**WHAT THE TASK REQUIRES:**
Pictures are not part of the copy; retype all the records below exactly.

**EXERCISE INPUTS:**
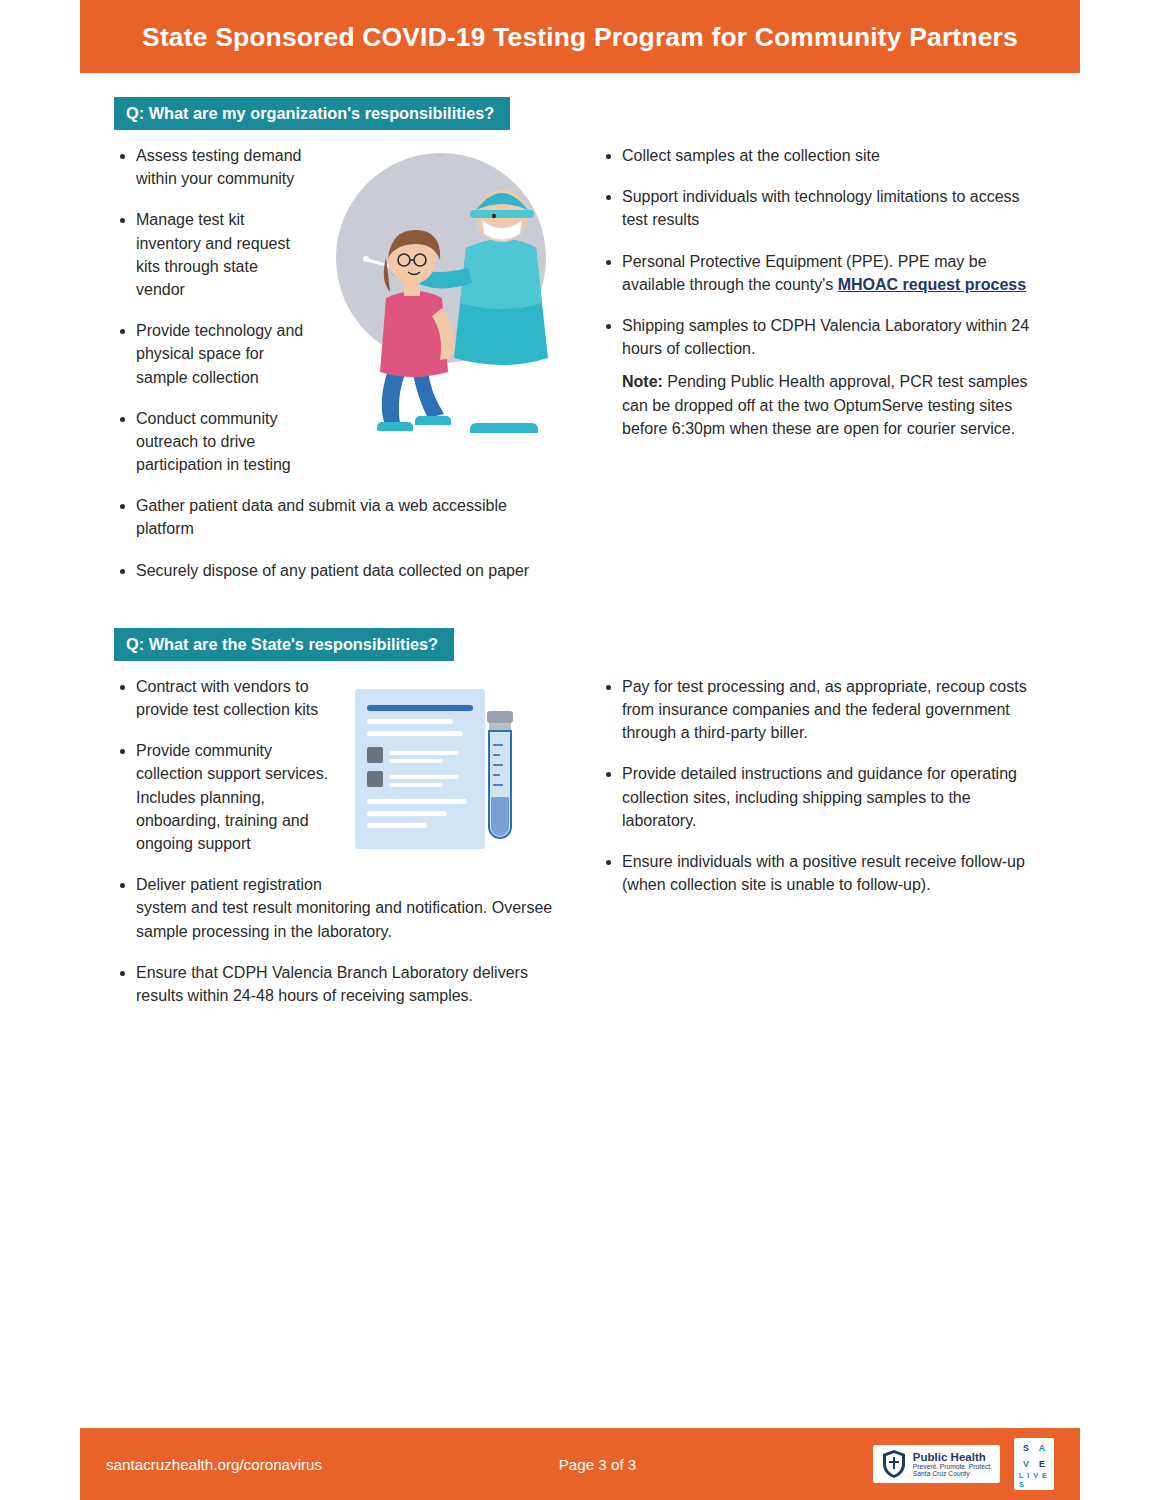State Sponsored COVID-19 Testing Program for Community Partners
Q: What are my organization's responsibilities?
Assess testing demand within your community
Manage test kit inventory and request kits through state vendor
Provide technology and physical space for sample collection
Conduct community outreach to drive participation in testing
Gather patient data and submit via a web accessible platform
Securely dispose of any patient data collected on paper
Collect samples at the collection site
Support individuals with technology limitations to access test results
Personal Protective Equipment (PPE). PPE may be available through the county's MHOAC request process
Shipping samples to CDPH Valencia Laboratory within 24 hours of collection.
Note: Pending Public Health approval, PCR test samples can be dropped off at the two OptumServe testing sites before 6:30pm when these are open for courier service.
Q: What are the State's responsibilities?
Contract with vendors to provide test collection kits
Provide community collection support services. Includes planning, onboarding, training and ongoing support
Deliver patient registration system and test result monitoring and notification. Oversee sample processing in the laboratory.
Ensure that CDPH Valencia Branch Laboratory delivers results within 24-48 hours of receiving samples.
Pay for test processing and, as appropriate, recoup costs from insurance companies and the federal government through a third-party biller.
Provide detailed instructions and guidance for operating collection sites, including shipping samples to the laboratory.
Ensure individuals with a positive result receive follow-up (when collection site is unable to follow-up).
santacruzhealth.org/coronavirus
Page 3 of 3
Public Health Prevent. Promote. Protect. Santa Cruz County
SA VE L I V E S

**RESPONSE:**
State Sponsored COVID-19 Testing Program for Community Partners
Q: What are my organization's responsibilities?
Assess testing demand within your community
Manage test kit inventory and request kits through state vendor
Provide technology and physical space for sample collection
Conduct community outreach to drive participation in testing
Gather patient data and submit via a web accessible platform
Securely dispose of any patient data collected on paper
Collect samples at the collection site
Support individuals with technology limitations to access test results
Personal Protective Equipment (PPE). PPE may be available through the county's MHOAC request process
Shipping samples to CDPH Valencia Laboratory within 24 hours of collection.
Note: Pending Public Health approval, PCR test samples can be dropped off at the two OptumServe testing sites before 6:30pm when these are open for courier service.
Q: What are the State's responsibilities?
Contract with vendors to provide test collection kits
Provide community collection support services. Includes planning, onboarding, training and ongoing support
Deliver patient registration system and test result monitoring and notification. Oversee sample processing in the laboratory.
Ensure that CDPH Valencia Branch Laboratory delivers results within 24-48 hours of receiving samples.
Pay for test processing and, as appropriate, recoup costs from insurance companies and the federal government through a third-party biller.
Provide detailed instructions and guidance for operating collection sites, including shipping samples to the laboratory.
Ensure individuals with a positive result receive follow-up (when collection site is unable to follow-up).
santacruzhealth.org/coronavirus
Page 3 of 3
Public Health Prevent. Promote. Protect. Santa Cruz County
SA VE L I V E S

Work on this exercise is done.